There were three "intuitive moments" that Isaac ignored.

1 His questions reveal uncertainty (Vs. 18 & 24).
As soon as Jacob walked into the room, Isaac believed something was not quite right. He had to ask his son, "who are you?" (vs. 18). While I have never experienced blindness and my faculties remain healthy, I have seen people whose faculties and sight have diminished. Unusually, they don't recognize their children. Isaac had enough of his wits about him to know what he was doing and, therefore, probably enough to identify which of his kids was which. Even after a meaningful conversation, he circles back around to this question and asks again, "Are you sure that you are my son Esau?" (vs24). When we find ourselves asking questions, the same questions repeatedly, and we become aware of uncertainty, it is worth investigating our intuition.

2. His timing reveals an anomaly (Vs. 20).
Something feels off to Isaac. His son has returned so quickly from his hunting expedition. Unusually quickly. Something out of the ordinary has happened, and the situation's timing triggers some more questions in Isaac (vs. 20). One way to investigate our intuition is to timeline events and see if they fit into a logical sequence. Isaac neglected to do this even though he sensed something was amiss.

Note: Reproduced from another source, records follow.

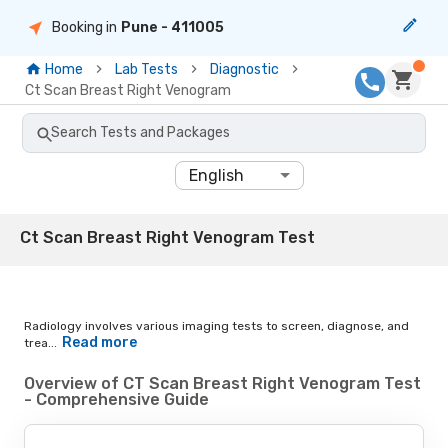
Booking in
Pune
- 411005
Home
Lab Tests
Diagnostic
Ct Scan Breast Right Venogram
Search Tests and Packages
English
Ct Scan Breast Right Venogram Test
Radiology involves various imaging tests to screen, diagnose, and
Read more
trea...
Overview of CT Scan Breast Right Venogram Test
- Comprehensive Guide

3 His senses revealed a discrepancy (Vs. 22)
"His voice is like Jacob's, but his hands are like Esau's." A conflict had begun in his senses. His sense of hearing said one thing, while his sense of touch said something else. Which was he to believe? Either way, the confusion should have caused him to stop and investigate things further, but he didn't… and he blessed the wrong son and created a conflict that still affects millions of lives today.
Once he realized what he had done, we read that this Old Man trembled violently (vs. 33). Why? -Because he had ignored his intuition. Regardless of where our intuition comes from, and I am more than willing to credit God for it in our lives, we are foolish to ignore it. The challenge to the "wanna-be-wise" folks like me, and hopefully you, is to take some time and investigate our intuition.

Are your questions revealing an uncertainty, your timing an anomaly, your senses a discrepancy? If so, it's time to take a moment and investigate your intuition. Doing so could not only prevent a whole lot of trouble in the future but create a brighter one for you.